Acresce, por fim, que uma das últimas fotografias de Malhoa, tirada sob uma parreira em Figueiró, poucos dias antes da sua morte, pode vir a dar alguma ajuda. A foto é conhecida, «cliché Artur Santos», várias vezes reproduzida em quase todos os livros que se têm publicado sobre Malhoa. Só que truncada! E, ao que parece, pelo próprio autor que da chapa fez dois enquadramentos. O integral – este que agora vemos [7] - mostra Malhoa acompanhado pelo casal Lisboa. No reenquadramento conhecido, a Eurico Lisboa aconteceu o mesmo que ao gato – foi corrido!
Quer tal foto dizer que foi nessa altura que os Lisboa receberam de volta a Varanda florida, mais garrida e já sem gato? Não! Não quer. Nem diz. Mas podia…
(…E a ver vamos se daqui a mais uns aninhos, sem darmos por ela, não virá a dizer?!... Basta alguma “distracção” de nova pena erudita…)

Mai.2011. Publicado originalmente em Jan.2012. LBG.

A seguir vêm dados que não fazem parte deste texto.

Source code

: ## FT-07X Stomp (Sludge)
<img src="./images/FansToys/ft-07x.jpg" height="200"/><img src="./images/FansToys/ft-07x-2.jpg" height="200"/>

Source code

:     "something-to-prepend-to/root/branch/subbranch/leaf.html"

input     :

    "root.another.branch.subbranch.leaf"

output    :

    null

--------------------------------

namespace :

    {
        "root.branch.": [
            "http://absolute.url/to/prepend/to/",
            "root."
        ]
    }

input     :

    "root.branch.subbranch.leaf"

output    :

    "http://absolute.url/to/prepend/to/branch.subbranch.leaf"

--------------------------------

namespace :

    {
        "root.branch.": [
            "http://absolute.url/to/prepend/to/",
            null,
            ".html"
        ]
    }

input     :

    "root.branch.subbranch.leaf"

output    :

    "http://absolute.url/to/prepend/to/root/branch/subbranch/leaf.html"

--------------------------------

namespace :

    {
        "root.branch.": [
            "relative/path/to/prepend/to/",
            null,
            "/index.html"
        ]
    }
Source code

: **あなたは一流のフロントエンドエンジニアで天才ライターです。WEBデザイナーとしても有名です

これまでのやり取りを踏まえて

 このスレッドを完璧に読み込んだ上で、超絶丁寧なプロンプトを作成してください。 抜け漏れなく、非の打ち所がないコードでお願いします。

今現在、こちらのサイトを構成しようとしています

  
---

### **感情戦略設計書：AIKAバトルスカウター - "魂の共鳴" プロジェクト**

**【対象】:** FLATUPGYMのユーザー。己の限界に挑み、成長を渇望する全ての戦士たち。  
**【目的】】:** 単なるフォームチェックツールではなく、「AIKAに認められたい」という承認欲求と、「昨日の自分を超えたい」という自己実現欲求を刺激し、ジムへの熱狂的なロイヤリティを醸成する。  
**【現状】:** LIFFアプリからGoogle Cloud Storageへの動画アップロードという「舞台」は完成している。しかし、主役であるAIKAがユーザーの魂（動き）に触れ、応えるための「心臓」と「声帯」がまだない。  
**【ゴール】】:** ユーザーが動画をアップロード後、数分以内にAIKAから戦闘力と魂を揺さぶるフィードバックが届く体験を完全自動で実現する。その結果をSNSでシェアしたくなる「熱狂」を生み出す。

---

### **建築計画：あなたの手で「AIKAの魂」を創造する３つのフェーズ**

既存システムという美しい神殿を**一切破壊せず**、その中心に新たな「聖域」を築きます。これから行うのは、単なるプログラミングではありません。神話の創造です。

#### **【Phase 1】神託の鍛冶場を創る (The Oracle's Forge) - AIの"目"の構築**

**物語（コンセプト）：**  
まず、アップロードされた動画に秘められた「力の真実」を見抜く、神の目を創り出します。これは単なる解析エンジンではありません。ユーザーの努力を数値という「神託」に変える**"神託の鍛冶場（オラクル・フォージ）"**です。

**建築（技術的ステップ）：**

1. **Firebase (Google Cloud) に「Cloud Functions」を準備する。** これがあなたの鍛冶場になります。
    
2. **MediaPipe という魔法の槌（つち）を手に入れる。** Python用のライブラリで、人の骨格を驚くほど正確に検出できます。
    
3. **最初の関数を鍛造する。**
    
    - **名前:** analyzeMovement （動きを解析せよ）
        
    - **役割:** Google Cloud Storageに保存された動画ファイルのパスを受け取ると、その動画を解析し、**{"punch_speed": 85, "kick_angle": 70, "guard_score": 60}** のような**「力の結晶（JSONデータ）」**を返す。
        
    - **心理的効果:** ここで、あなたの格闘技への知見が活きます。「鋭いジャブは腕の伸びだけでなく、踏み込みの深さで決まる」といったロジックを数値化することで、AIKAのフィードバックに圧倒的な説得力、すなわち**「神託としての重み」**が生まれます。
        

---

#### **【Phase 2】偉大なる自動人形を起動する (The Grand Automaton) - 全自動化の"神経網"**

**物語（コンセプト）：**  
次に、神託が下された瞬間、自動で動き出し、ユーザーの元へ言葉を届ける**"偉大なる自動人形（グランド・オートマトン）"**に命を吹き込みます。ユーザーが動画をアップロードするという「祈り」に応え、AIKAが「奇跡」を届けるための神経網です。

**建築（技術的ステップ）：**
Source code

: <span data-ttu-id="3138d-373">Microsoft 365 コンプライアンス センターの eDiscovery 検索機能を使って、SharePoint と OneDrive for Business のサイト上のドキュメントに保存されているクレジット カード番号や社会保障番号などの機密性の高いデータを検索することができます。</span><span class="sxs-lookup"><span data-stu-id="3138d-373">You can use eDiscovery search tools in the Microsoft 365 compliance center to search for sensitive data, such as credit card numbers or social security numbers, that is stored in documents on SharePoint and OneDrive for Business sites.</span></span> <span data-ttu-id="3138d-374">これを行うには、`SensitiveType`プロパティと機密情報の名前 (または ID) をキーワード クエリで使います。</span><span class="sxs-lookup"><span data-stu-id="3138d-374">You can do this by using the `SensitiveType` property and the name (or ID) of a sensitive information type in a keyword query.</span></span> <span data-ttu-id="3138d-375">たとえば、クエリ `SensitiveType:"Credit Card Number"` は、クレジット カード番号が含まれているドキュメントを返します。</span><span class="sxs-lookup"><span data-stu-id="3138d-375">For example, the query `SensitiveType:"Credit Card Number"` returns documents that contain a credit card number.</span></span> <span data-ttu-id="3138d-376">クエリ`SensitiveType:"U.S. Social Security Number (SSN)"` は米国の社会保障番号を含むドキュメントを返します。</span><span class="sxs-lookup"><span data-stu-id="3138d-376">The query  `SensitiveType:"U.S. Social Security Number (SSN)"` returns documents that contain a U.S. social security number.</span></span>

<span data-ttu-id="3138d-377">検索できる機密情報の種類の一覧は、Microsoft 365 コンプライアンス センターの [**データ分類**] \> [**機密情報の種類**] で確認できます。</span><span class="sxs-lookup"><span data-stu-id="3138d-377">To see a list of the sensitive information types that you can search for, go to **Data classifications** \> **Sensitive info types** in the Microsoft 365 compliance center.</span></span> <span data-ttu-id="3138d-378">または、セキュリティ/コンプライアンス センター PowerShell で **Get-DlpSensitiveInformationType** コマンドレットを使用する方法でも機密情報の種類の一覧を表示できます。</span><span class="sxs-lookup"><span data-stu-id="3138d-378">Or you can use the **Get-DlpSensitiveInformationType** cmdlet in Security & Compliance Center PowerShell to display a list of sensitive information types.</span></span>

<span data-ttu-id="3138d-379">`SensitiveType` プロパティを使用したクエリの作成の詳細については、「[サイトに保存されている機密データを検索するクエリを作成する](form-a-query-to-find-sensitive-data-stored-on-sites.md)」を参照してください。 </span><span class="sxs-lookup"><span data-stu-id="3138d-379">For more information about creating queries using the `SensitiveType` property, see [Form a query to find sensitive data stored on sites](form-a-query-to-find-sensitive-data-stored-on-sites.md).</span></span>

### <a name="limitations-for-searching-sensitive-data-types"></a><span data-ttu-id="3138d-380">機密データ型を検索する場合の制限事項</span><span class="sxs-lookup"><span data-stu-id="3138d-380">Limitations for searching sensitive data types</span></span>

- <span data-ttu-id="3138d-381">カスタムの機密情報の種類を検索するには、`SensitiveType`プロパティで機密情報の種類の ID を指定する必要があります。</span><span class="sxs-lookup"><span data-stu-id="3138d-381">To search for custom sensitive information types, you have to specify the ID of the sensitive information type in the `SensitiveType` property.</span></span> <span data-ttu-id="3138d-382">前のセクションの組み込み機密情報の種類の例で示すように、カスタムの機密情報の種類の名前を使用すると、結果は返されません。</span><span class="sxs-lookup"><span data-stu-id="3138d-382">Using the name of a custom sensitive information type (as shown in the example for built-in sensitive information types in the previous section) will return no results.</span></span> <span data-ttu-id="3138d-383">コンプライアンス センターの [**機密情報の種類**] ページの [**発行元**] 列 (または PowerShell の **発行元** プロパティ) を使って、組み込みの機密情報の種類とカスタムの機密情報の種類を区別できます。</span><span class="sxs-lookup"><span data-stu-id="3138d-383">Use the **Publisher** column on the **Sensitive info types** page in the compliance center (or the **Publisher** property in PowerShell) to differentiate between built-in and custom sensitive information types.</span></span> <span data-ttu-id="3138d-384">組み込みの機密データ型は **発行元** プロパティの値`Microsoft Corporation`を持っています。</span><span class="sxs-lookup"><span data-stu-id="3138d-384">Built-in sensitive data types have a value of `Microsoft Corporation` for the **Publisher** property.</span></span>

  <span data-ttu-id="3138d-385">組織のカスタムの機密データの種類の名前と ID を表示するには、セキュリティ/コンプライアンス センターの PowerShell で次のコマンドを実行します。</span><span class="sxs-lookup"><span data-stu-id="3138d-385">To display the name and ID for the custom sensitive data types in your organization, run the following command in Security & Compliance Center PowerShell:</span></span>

[1] JMalhoa, Varanda Florida, 1930, óleo s/tela, 47x56, c.p. http://www.flickr.com/photos/bmfigueirodosvinhos/3653232825/in/set-72157620370345088/
[2] JMalhoa, Estudo para Varanda Florida, 1930, óleo s/tela, 30x32, c.p. http://www.flickr.com/photos/bmfigueirodosvinhos/3653232817/in/set-72157620370345088/
[3] JMalhoa, Varanda dos Rouxinóis, 1914 óleo s/tela, 126x147, c.p.
[4] A tabela, que só pode ser a da“Exposição Panamá-Pacífico”, 1915. Pelas suas dimensões generosas (6x21), tal parece confirmar que assim seja.










[5] JMalhoa, Varanda dos Rouxinóis, 1915 óleo s/tela, 45x42, c.p.
[6] in Catálogo do Cinquentenário da Morte de José Malhoa, MC-IPPC, 1983. p.93,
nºc.96
[7] José Malhoa e o casal Eurico Lisboa, no quintal do Casulo, Set./Out. de 1933. Cliché Artur Santos.